Utah Man's 'Tiny Tim Toy Factory' Brings Holiday Joy to Kids in Need Around the World
Santa has wheels. Thousands of them, cranked out by hand from throw-away wood scraps, then painted and polished to bring smiles to the faces of kids around the world who may never have owned a toy of any kind, let alone a speedy roadster from Tiny Tim’s Toy Factory in West Jordan, Utah.
“It’s a year-round Santa operation of the merriest kind,” says Alton Thacker, 82, who started his toy workshop and foundation in 2002 and now gives away more than 85,000 cars a year to children from Afghanistan to Zimbabwe in addition to needy kids at children’s hospitals and homeless shelters in his own community.
“Basically, we’ll give cars to anyone who wants them, especially if they’re going on an overseas trip and have room to tuck a few into their suitcases,” Thacker, a retired barber, tells PEOPLE. “There’s nothing more rewarding than the reaction you get from handing a toy to a destitute child. It’s addicting.”
Indeed, those who volunteer at Tiny Tim’s factory (named after an impoverished, disabled boy encountered by Thacker during a trip to Mexico in the late 1990s), feel the same way.
“I can’t thank Alton enough for giving me the opportunity,” Jim Turnbull, 71, of West Valley City, Utah, tells PEOPLE. One of 25 regular volunteers (another 300 show up on a sporadic basis), working eight hours a day, three days a week, “It’s an honor to be a Santa’s elf,” he says. “I took a bunch of cars to China once and handed them out everywhere I went. Seeing those smiles is the best part of any vacation.”
Thacker also gets a lot of help from his wife, Cheryl, 82, who pitches in to run the band saw and put wheels on cars before they’re sent to the Central Utah Correctional Facility in Gunnison, where inmates paint about 3,000 toys a month in bright shades of purple, red, pink, yellow and blue.

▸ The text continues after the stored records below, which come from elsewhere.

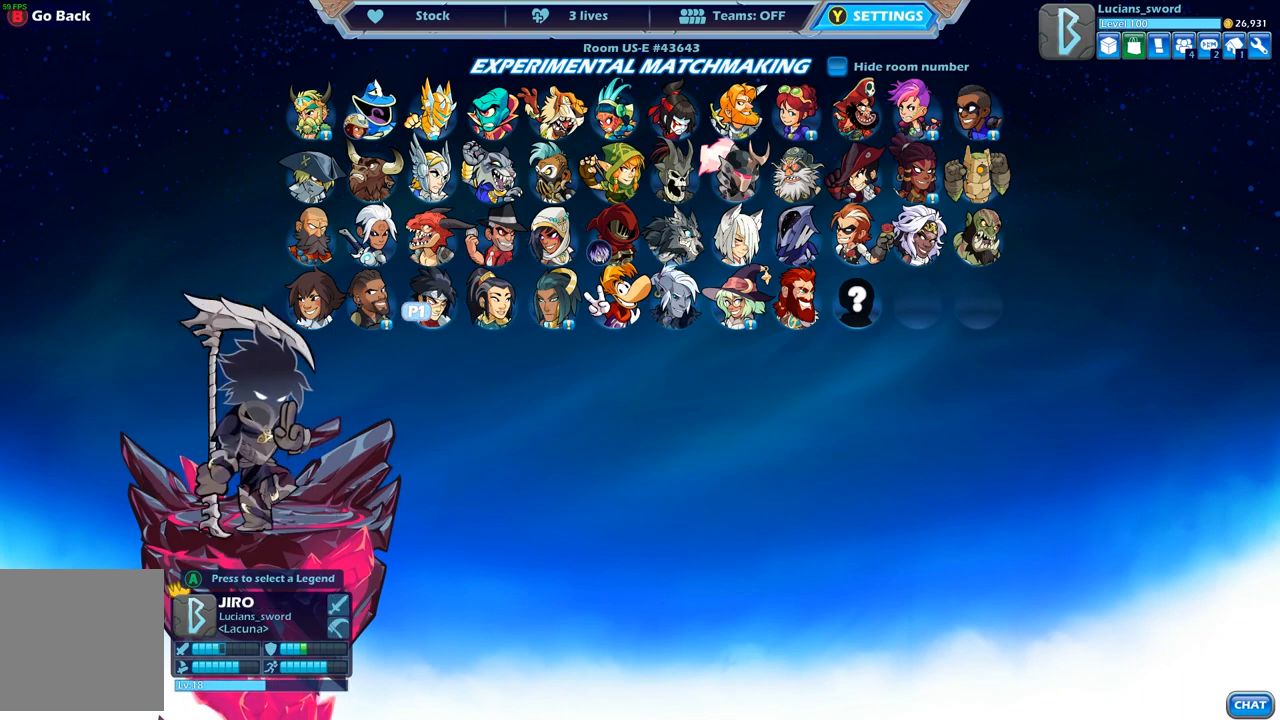
{"buttons": [], "left_stick": "center", "right_stick": "center", "events": []}
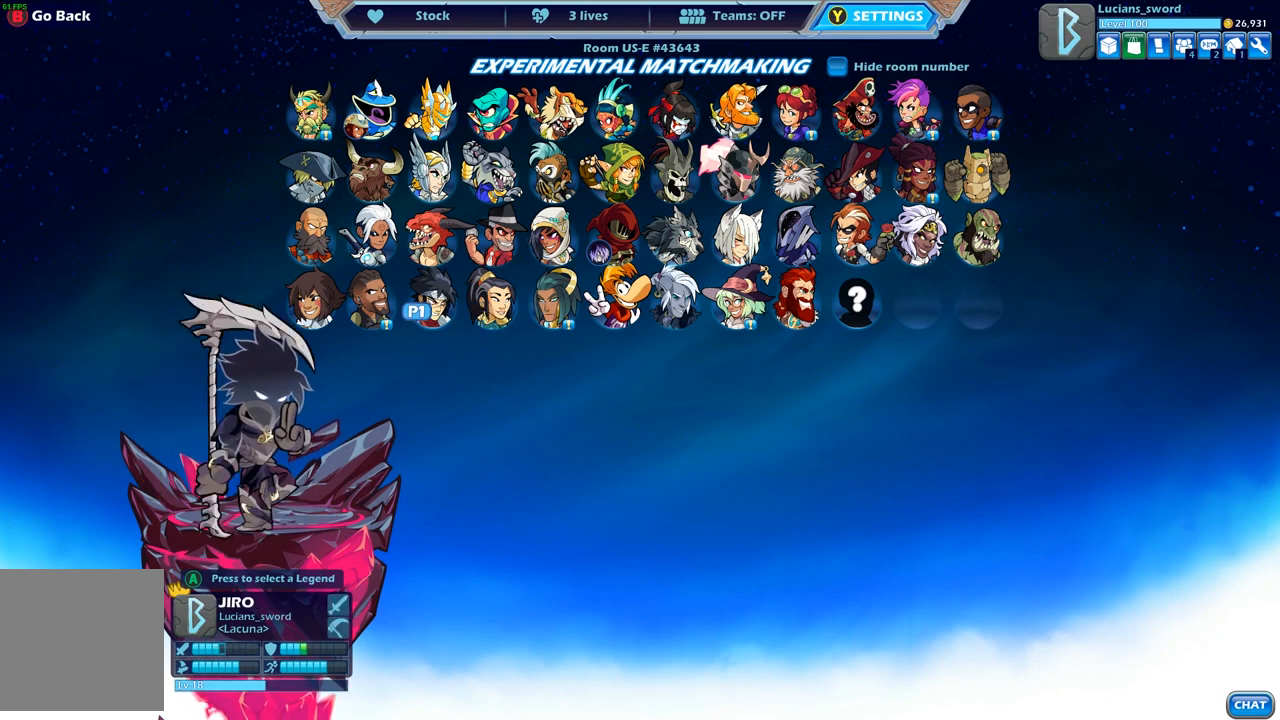
{"buttons": [], "left_stick": "center", "right_stick": "center", "events": []}
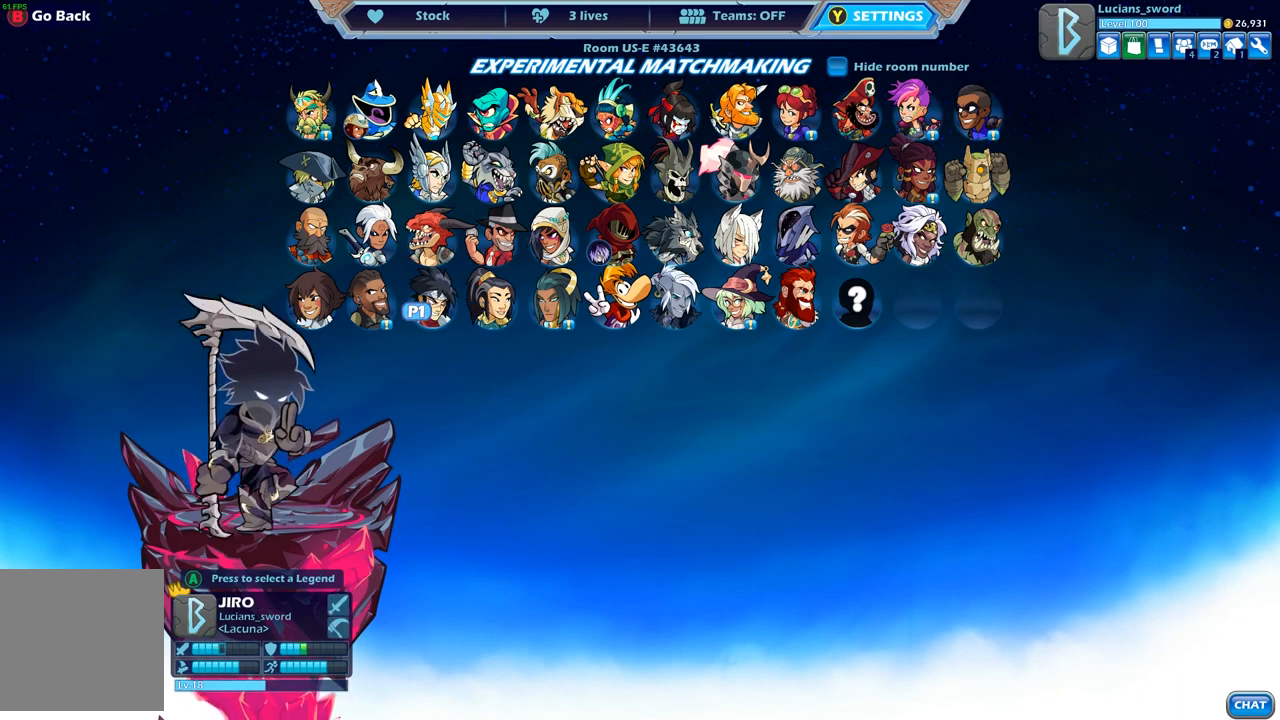
{"buttons": [], "left_stick": "center", "right_stick": "center", "events": []}
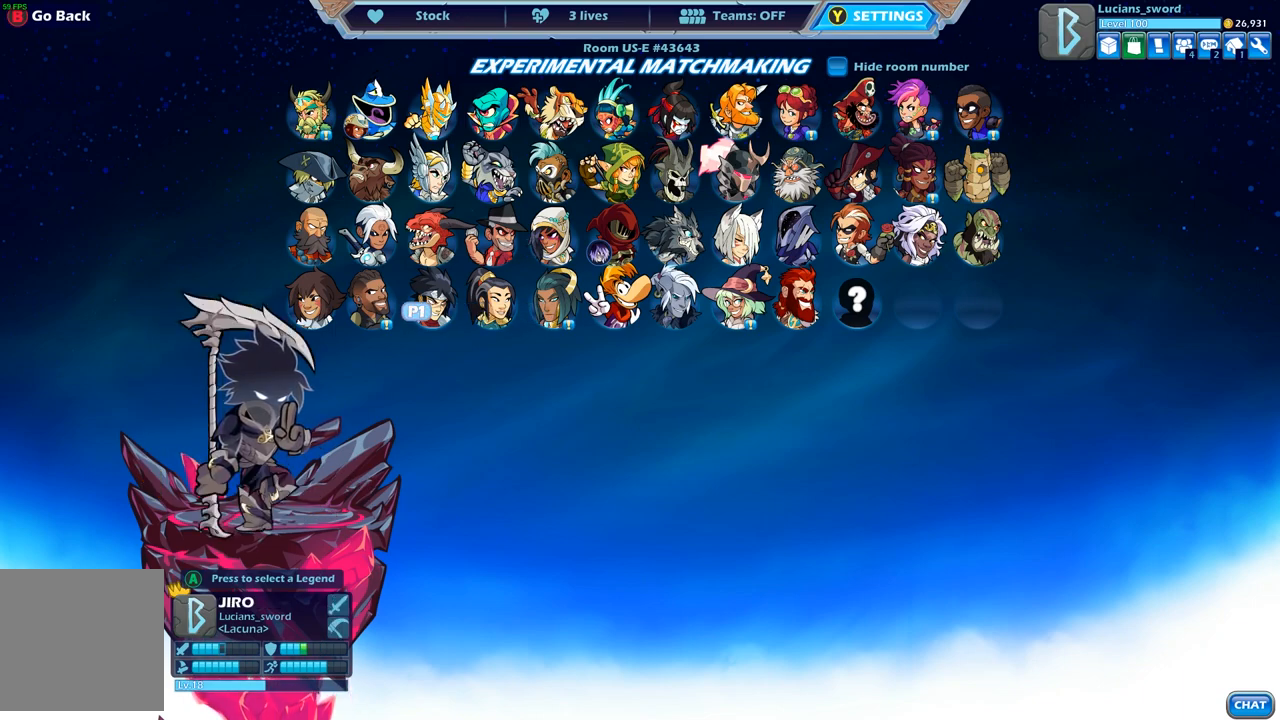
{"buttons": [], "left_stick": "center", "right_stick": "center", "events": []}
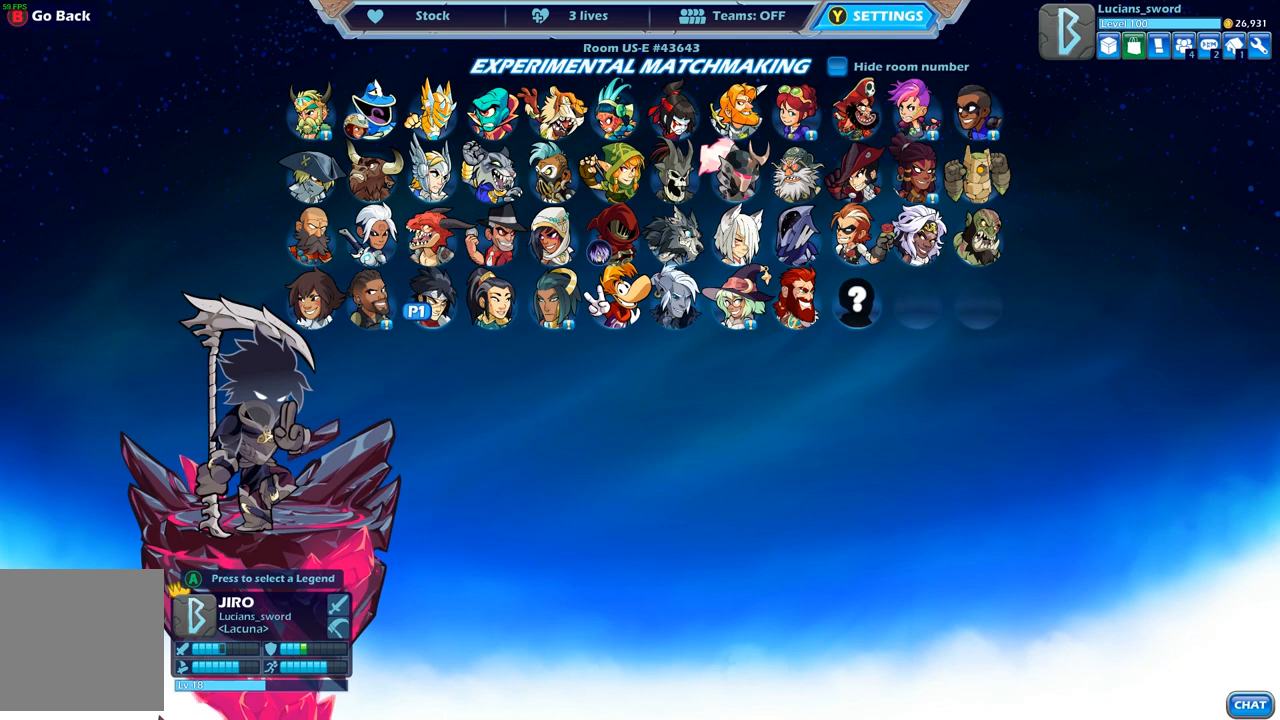
{"buttons": [], "left_stick": "center", "right_stick": "center", "events": []}
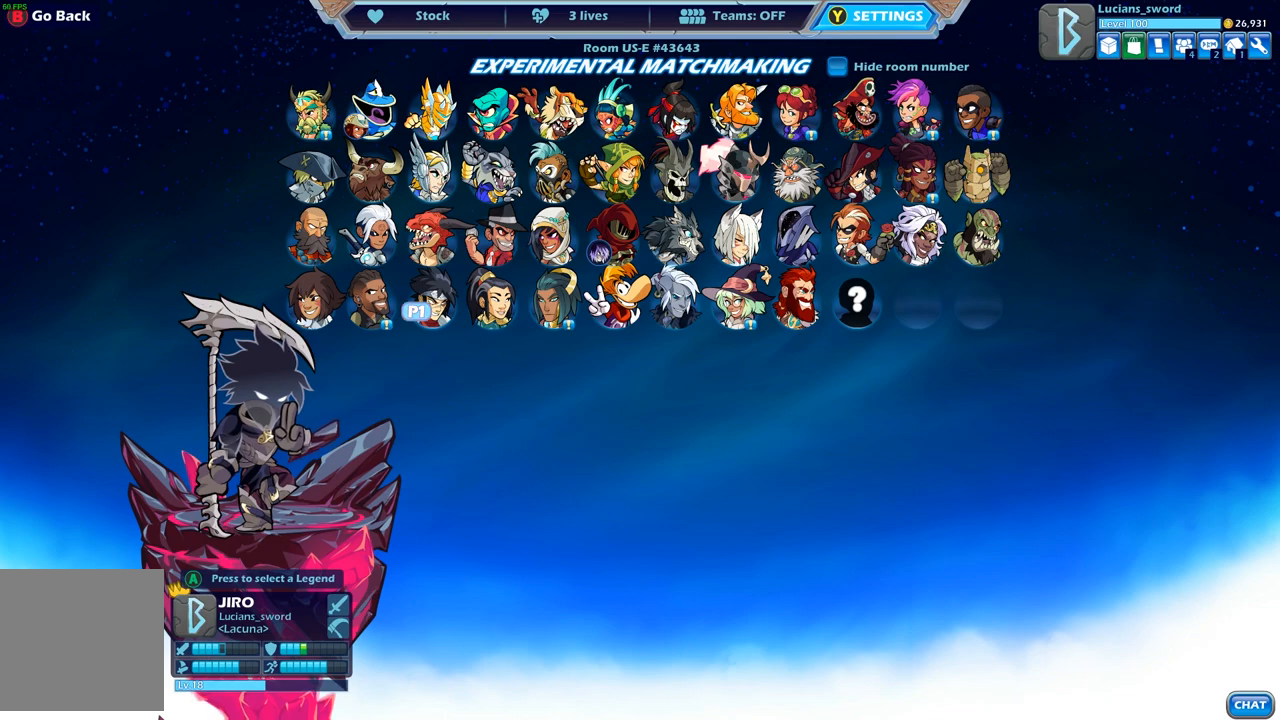
{"buttons": [], "left_stick": "center", "right_stick": "center", "events": []}
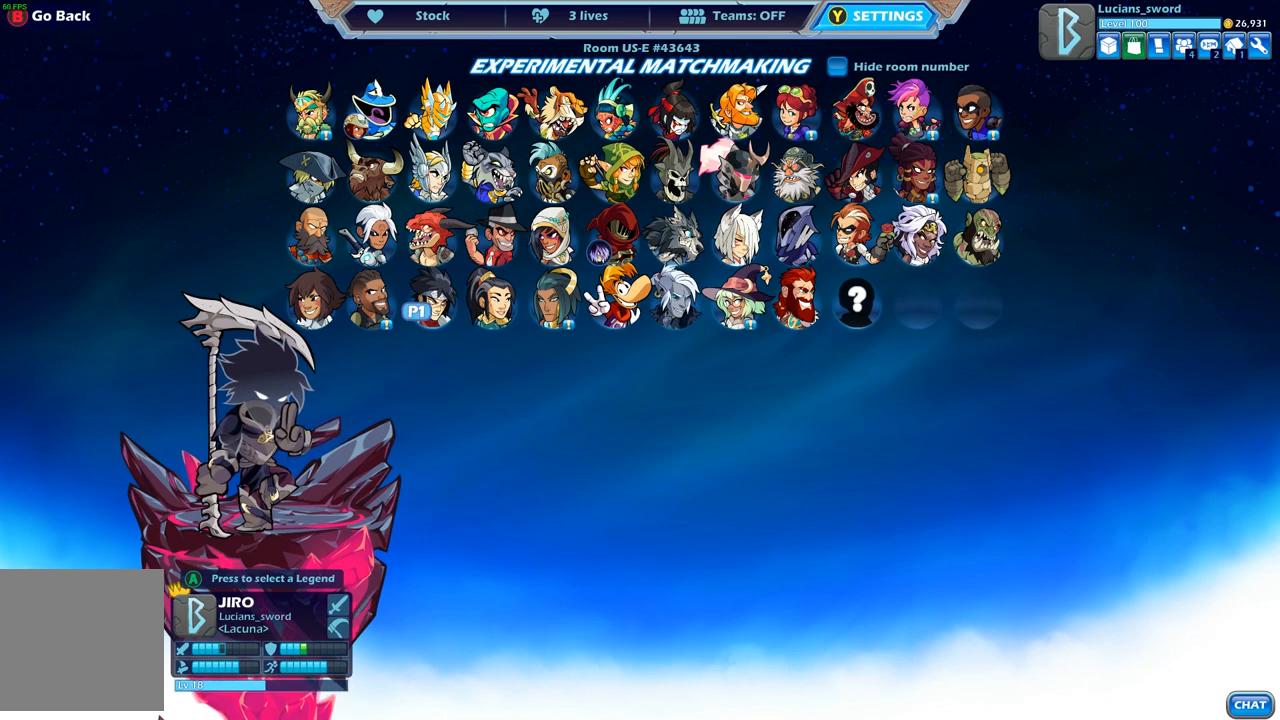
{"buttons": ["DPAD_RIGHT"], "left_stick": "center", "right_stick": "center", "events": [[217, "DPAD_RIGHT", "down"], [367, "DPAD_RIGHT", "up"], [483, "DPAD_RIGHT", "down"]]}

“I can pretty much run any of the equipment as Mrs. Claus,” she says, “but the best part is sharing a little bit of Christmas spirit, year-round. Kids enjoy getting our cars in July just as much as they do in December. We’ve sent more than 60,000 of them to Zimbabwe through a group called Eyes for Zimbabwe to bring some joy to the lives of kids who have nothing.”
Former high school classmates who met while growing up in Duchesne, Utah, in 1953, the Thackers developed a love for charity work 32 years ago, when they made their first trip to Mexico with one of Alton’s longtime barbershop customers to hand out donated eyeglasses.
“Every day, somebody would stand up and shout, ‘I can see!'” recalls Alton. “We knew that we had to keep going back.”
Their annual expeditions soon morphed into Santa excursions, with the Thackers filling a trailer 10 times a year with toys, clothing, school desks, wheelchairs and medical supplies and delivering them to the impoverished town of Casas Grandes. Then when drug cartels made the trips too dangerous, Alton came up with the idea for Tiny Tim’s Toy Factory.
“For too many kids, one of our little wooden cars is the only toy they’ll ever get,” Alton tells PEOPLE, “and that’s what keeps me going. I’m told that the need for toys around the world is more than 500 million. Can you imagine that? Five hundred million! So it looks like we’ve got a little work to do at Tiny Tim’s to keep up.”